Once the training is complete, we can predict the output by providing the testing dataset.

# predictions
prediction = model.predict(X_test)

We have stored the predictions in a variable.

Evaluating the Gaussian process classifier

We will use a confusion matrix to evaluate the classifier. It is a method of summarizing a classification algorithm’s performance. It is simply a summarized table of the number of correct and incorrect predictions. Calculating a confusion matrix can give us a better idea about the miss-classified classes. We can easily determine the model’s accuracy by examining the diagonal values by visualizing the confusion matrix.

The confusion matrix of the Gaussian process classifier is:

implementation-of-gaussian-process-confusion-matrix

The confusion matrix shows that the model is not very good at predicting the third type of wine. Because most of the misclassification has occurred in the third type of wine.

Let’s now calculate the accuracy of the model as well.

# importing accuracy score
from sklearn.metrics import accuracy_score
# accuracy
accuracy_score(y_test,prediction)

Output:

implementation-of-gaussian-process-accuracy

This shows that only 55% of the data points from the testing data were classified correctly, which is very low.

Applying GridSearchCV

The accuracy of the model is very low, we can apply GridSearchCV helper class to find the optimum parameter for the kernel. The Gaussian process uses the kernel to define the covariance of a prior distribution over the target functions and uses the observed training data to define a likelihood function. As GridSearachCV takes time to find the optimum parameters when applied to many parameters, we will apply them to the kernel parameter only.

First, let’s create a function that will show how much time it takes for the GridSearchCV to find the best parameters:

# function to print the total time
def timer(start_time=None):
    # starting the time
    if not start_time:
        start_time = datetime.now()
        return start_time
    # ending the time
    elif start_time:
        thour, temp_sec = divmod((datetime.now() - start_time).total_seconds(), 3600)
        tmin, tsec = divmod(temp_sec, 60)
        # printing the total time
        print('\n Time taken: %i hours %i minutes and %s seconds.' % (thour, tmin, round(tsec, 2)))

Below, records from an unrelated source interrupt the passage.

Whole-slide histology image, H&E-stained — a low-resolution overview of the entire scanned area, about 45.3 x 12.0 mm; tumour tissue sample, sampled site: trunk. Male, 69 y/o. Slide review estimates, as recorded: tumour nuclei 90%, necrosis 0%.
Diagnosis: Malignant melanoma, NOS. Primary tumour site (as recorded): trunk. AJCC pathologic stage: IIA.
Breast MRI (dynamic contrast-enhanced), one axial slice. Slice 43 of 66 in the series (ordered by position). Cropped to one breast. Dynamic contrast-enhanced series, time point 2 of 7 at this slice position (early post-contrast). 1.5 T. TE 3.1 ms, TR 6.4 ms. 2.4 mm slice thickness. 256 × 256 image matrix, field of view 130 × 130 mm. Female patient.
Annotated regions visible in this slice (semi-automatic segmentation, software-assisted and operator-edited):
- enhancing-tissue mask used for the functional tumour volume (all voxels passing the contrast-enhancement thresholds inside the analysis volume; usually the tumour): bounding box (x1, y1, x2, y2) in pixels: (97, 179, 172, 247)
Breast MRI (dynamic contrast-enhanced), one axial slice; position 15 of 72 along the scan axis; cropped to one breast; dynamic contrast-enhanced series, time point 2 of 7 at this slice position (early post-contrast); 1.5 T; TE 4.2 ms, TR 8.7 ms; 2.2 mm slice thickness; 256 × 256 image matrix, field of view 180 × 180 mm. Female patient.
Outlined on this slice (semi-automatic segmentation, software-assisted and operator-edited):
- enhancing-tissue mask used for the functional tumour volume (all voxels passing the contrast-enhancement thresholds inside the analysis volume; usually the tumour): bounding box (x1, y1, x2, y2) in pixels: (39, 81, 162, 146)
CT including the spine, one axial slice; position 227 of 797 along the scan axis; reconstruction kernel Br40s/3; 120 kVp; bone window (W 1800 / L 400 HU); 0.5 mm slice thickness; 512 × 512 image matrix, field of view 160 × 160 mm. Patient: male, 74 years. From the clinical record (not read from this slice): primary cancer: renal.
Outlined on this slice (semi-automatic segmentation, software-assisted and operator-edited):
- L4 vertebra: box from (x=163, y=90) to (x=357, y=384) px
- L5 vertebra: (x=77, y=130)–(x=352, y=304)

Now we can import all the kernels available in the sklearn module and store them in a dictionary.

# importing the modules
from sklearn.gaussian_process.kernels import RBF, DotProduct, Matern, RationalQuadratic, WhiteKernel
# define grid
grid = dict()
grid['kernel'] = [1*RBF(), 1*DotProduct(), 1*Matern(),  1*RationalQuadratic(), 1*WhiteKernel()]

Let’s apply the GridSearchCV to find the best kernel for our dataset.

# importing required module
from sklearn.model_selection import GridSearchCV
from datetime import datetime
model = GaussianProcessClassifier()
# applying GridSearchCV
model=GridSearchCV(model, grid, scoring='accuracy')
# timing starts from this point for "start_time" variable
start_time = timer(None) 
# training the model
model.fit(X_train,y_train)
# timing ends here for "start_time" variable
timer(start_time) 
# printing the best estimator
print("\nThe best estimator returned by GridSearch CV is:",model.best_estimator_)

Output:

implementation-of-gaussian-process-gridsearchcv

The GridSearchCV took 2 minutes and 56 seconds to find the best kernel for the dataset.

Using optimum kernel

Let’s train the model using the optimum kernel value that the GridSearchCV returned:

# define model
model_optimum = GaussianProcessClassifier(kernel=1**2 * DotProduct(sigma_0=1))
# training the model
model_optimum.fit(X_train,y_train)

Once the training is complete, we can use the testing data to predict the output values.

#  predictions
prediction_optimum = model.predict(X_test)

Let’s use the confusion matrix to see if our model improved:

# providing actual and predicted values
cm = confusion_matrix(y_test, prediction_optimum)
# If True, write the data value in each cell
sns.heatmap(cm,annot=True)
# saving confusion matrix in png form
plt.savefig('confusion_Matrix.png')

Output:

implementation-of-gaussian-process-confusion-matrix-2

Notice that our model has performed exceptionally well on the third type of wine this time.

Let’s calculate the accuracy score too:

# accuracy
accuracy_score(y_test,prediction_optimum)

Output:

implementation-of-gaussian-process-high-accuracy

This time, our model’s accuracy is much higher.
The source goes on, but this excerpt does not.